- _Assignment_:
Pick out each line in the entries below that contains the word "current". Letter case matters.
====== Extracted material
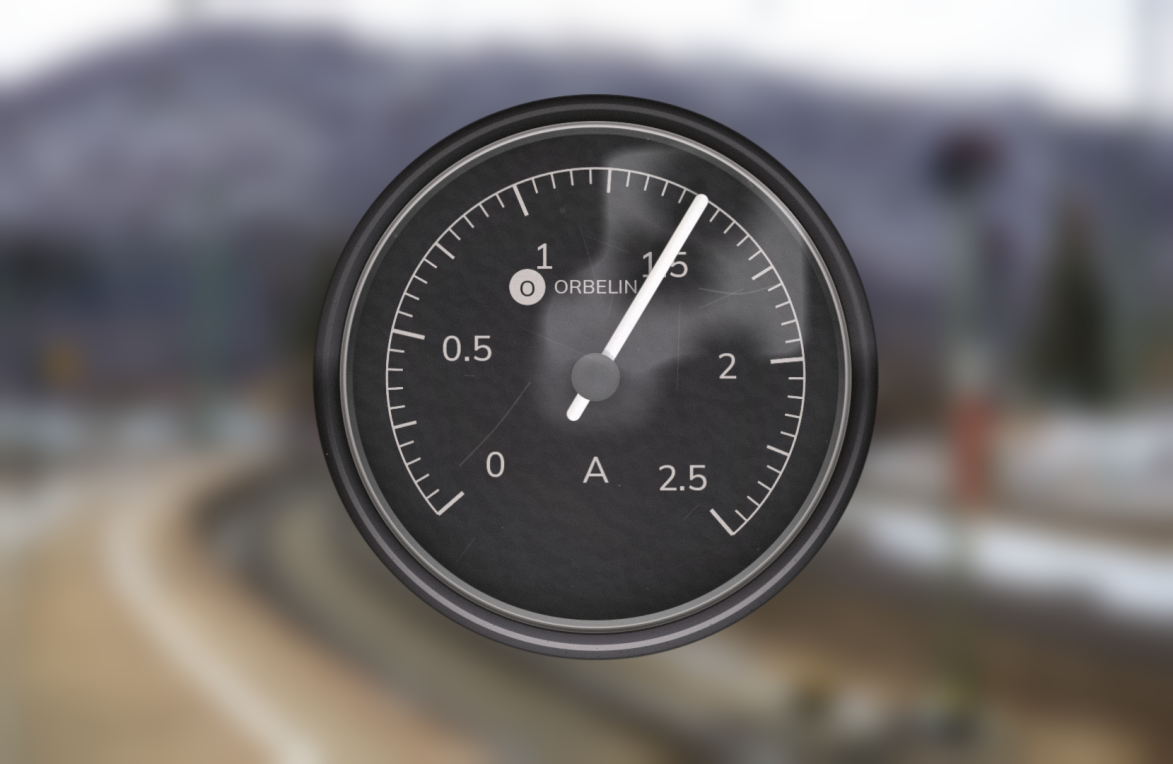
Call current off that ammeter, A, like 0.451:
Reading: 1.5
============
====== Extracted material
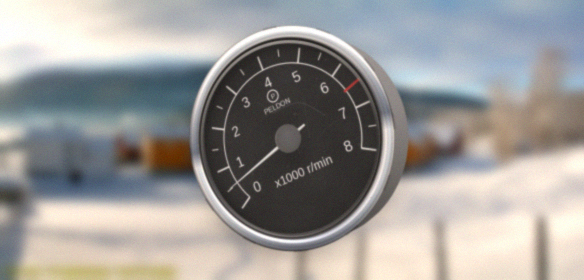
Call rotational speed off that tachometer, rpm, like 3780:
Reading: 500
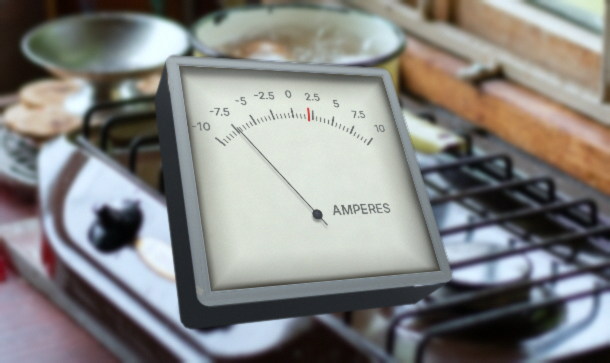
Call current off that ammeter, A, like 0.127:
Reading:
============
====== Extracted material
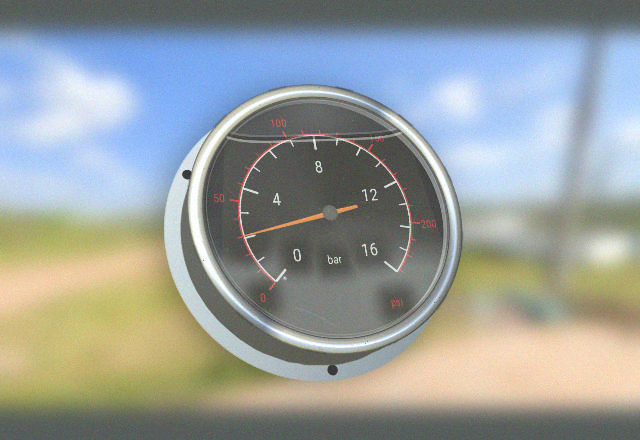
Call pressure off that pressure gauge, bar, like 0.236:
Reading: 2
============
- _Response to the task_:
Call current off that ammeter, A, like 0.451:
Call current off that ammeter, A, like 0.127:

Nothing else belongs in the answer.